Condé, Louis II de Bourbon

Condé, Louis II de Bourbon

 

Born Sept. 8, 1621, in Paris; died Dec. 11, 1686, in Fontainebleau. French military leader.

Until 1646, when his father died, condé was duke of Enghien; afterward he became prince of Conde. During the Thirty Years’ War of 1618–48, the French troops under his command won a brilliant victory over the Spanish at Rocroi (1643). His further victories at Freiburg, Nordlingen (1644—45, with Turenne), Dunkerque (1646), and Lens (1648) hastened the conclusion of a peace treaty advantageous to France in Westphalia (1648).
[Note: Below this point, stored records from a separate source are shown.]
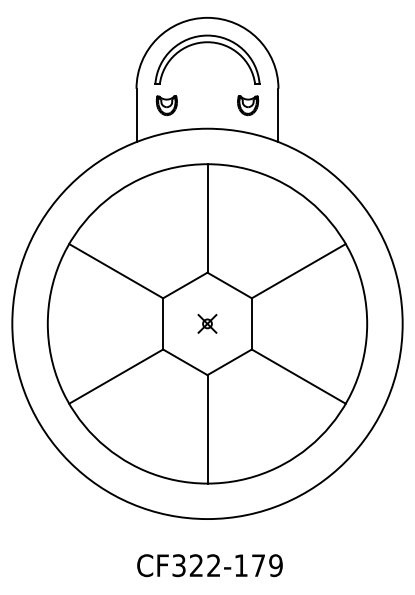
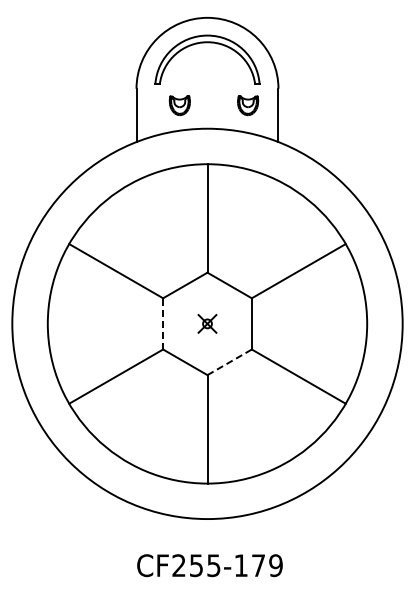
part at (166, 105) position: (166, 105) -> (179, 105)
line at (163, 323): solid -> dashed
line at (229, 362): solid -> dashed
text at (196, 565): CF322-179 -> CF255-179
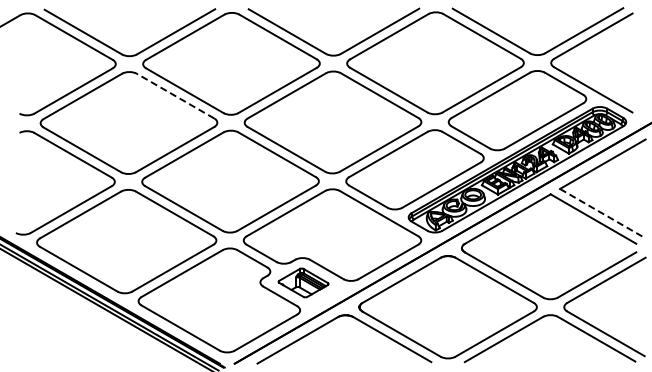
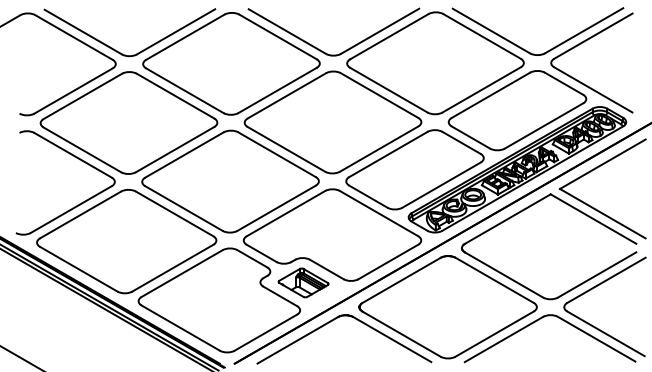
line at (175, 96): dashed -> solid
line at (603, 213): dashed -> solid
line at (20, 357): none -> present
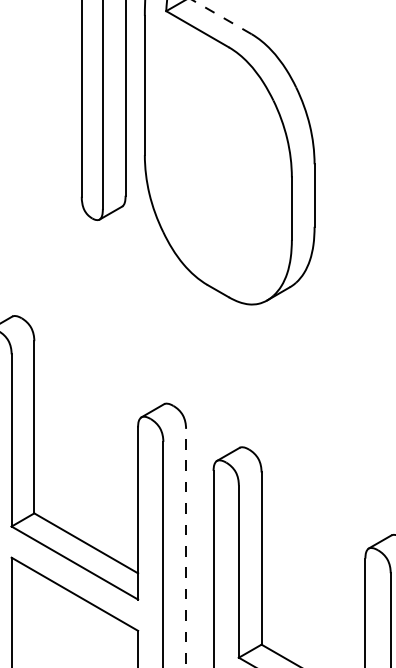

At the start of the Fronde, condé commanded the government troops laying siege to Paris (1649); later, he headed the feudal opposition and tried to seize power. In 1650 he was arrested.

After he was freed in 1651, he became the head of the Fronde of the Princes. He was defeated outside Paris in 1652 in a battle against Turenne’s troops. At the conclusion of the Fronde he fled to the Netherlands and was appointed commander in chief of the Spanish Army, with which he ravaged northern France from 1653 to 1658. In 1660 he returned to France. In 1668, during the War of Devolution, Condé captured the Franche-Comté within two weeks. From 1672 to 1675 he successfully led the military operations in France’s war with Holland (1672–78). Contemporaries nicknamed him the Great Condé.

REFERENCES

Malo, H. Le Grand Conde. Paris, 1937.
Mongredien, G. Le Grand Conde. Paris, 1959.